Tower Holdings' second plan for Cork is the 34-storey Custom House skyscraper, which has been designed by Gensler, the American architecture firm which designed the Shanghai tower, currently the world's second tallest building.
Mr Lee said: "We believe it is a really good scheme but we wondered what we could do with the site.
The development will largely comprise of a hotel but the bonded warehouses will be re-purposed into a heritage space which, Mr Lee said, needs the buy-in of Cork people to succeed.
He said Tower Holdings views the space as ideal for outdoor events and festivals but that the project is dependent on the outcome of the planning process.
Mr Lee told the Irish Examiner that there has been "serious engagement" with well-known international brands but no deal has yet been agreed on who will operate the hotel once it is complete.

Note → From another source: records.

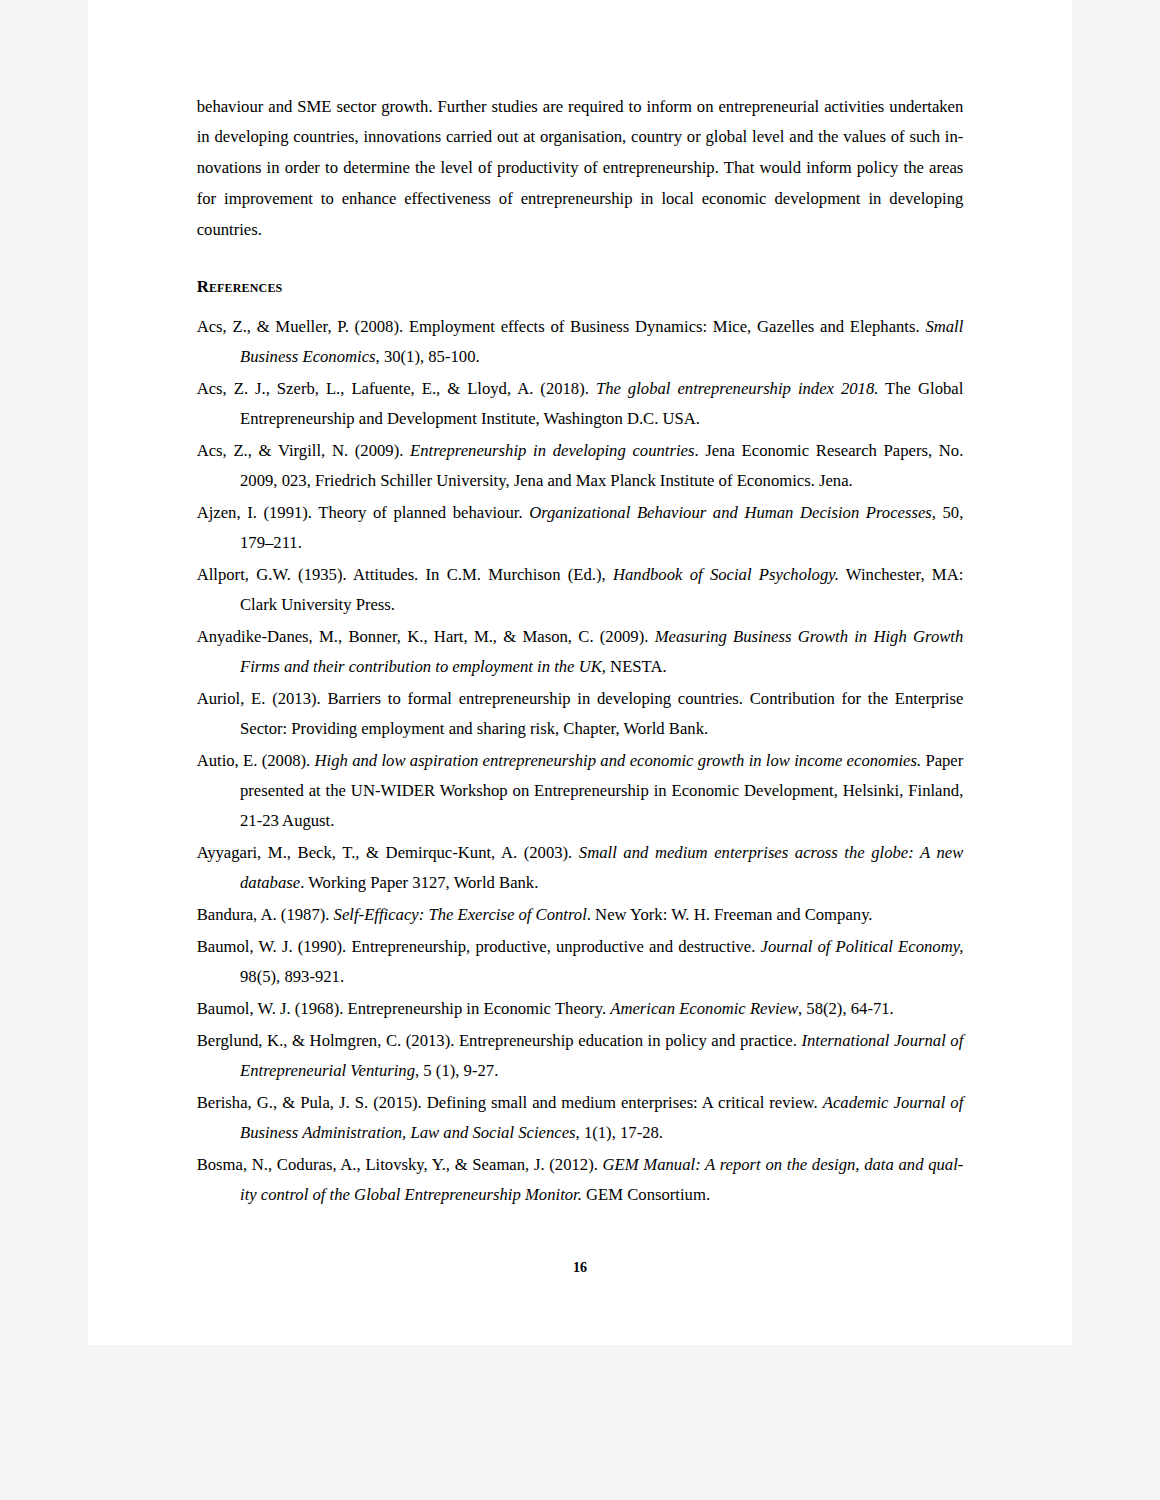behaviour and SME sector growth. Further studies are required to inform on entrepreneurial activities undertaken in developing countries, innovations carried out at organisation, country or global level and the values of such innovations in order to determine the level of productivity of entrepreneurship. That would inform policy the areas for improvement to enhance effectiveness of entrepreneurship in local economic development in developing countries.
References
Acs, Z., & Mueller, P. (2008). Employment effects of Business Dynamics: Mice, Gazelles and Elephants. Small Business Economics, 30(1), 85-100.
Acs, Z. J., Szerb, L., Lafuente, E., & Lloyd, A. (2018). The global entrepreneurship index 2018. The Global Entrepreneurship and Development Institute, Washington D.C. USA.
Acs, Z., & Virgill, N. (2009). Entrepreneurship in developing countries. Jena Economic Research Papers, No. 2009, 023, Friedrich Schiller University, Jena and Max Planck Institute of Economics. Jena.
Ajzen, I. (1991). Theory of planned behaviour. Organizational Behaviour and Human Decision Processes, 50, 179–211.
Allport, G.W. (1935). Attitudes. In C.M. Murchison (Ed.), Handbook of Social Psychology. Winchester, MA: Clark University Press.
Anyadike-Danes, M., Bonner, K., Hart, M., & Mason, C. (2009). Measuring Business Growth in High Growth Firms and their contribution to employment in the UK, NESTA.
Auriol, E. (2013). Barriers to formal entrepreneurship in developing countries. Contribution for the Enterprise Sector: Providing employment and sharing risk, Chapter, World Bank.
Autio, E. (2008). High and low aspiration entrepreneurship and economic growth in low income economies. Paper presented at the UN-WIDER Workshop on Entrepreneurship in Economic Development, Helsinki, Finland, 21-23 August.
Ayyagari, M., Beck, T., & Demirquc-Kunt, A. (2003). Small and medium enterprises across the globe: A new database. Working Paper 3127, World Bank.
Bandura, A. (1987). Self-Efficacy: The Exercise of Control. New York: W. H. Freeman and Company.
Baumol, W. J. (1990). Entrepreneurship, productive, unproductive and destructive. Journal of Political Economy, 98(5), 893-921.
Baumol, W. J. (1968). Entrepreneurship in Economic Theory. American Economic Review, 58(2), 64-71.
Berglund, K., & Holmgren, C. (2013). Entrepreneurship education in policy and practice. International Journal of Entrepreneurial Venturing, 5 (1), 9-27.
Berisha, G., & Pula, J. S. (2015). Defining small and medium enterprises: A critical review. Academic Journal of Business Administration, Law and Social Sciences, 1(1), 17-28.
Bosma, N., Coduras, A., Litovsky, Y., & Seaman, J. (2012). GEM Manual: A report on the design, data and quality control of the Global Entrepreneurship Monitor. GEM Consortium.
16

He pointed to other nearby tall buildings, including the planned 118 apartment development on Rockboro Road near the Elysian, the 200-apartment proposal for the former Sextant bar site on Albert Quay and the Horgans Quay development, and said that once these are completed, the height won't stand out as much but will represent a strong cluster in the area.
He said that the tall buildings will be a landmark between the current city and the new city expansion into the docklands but warned that sustainability, height and density are key in any future development.
Mr Lee noted that Cork has a long history of tall buildings, citing County Hall, Shandon Tower and St Finbarr's Cathedral.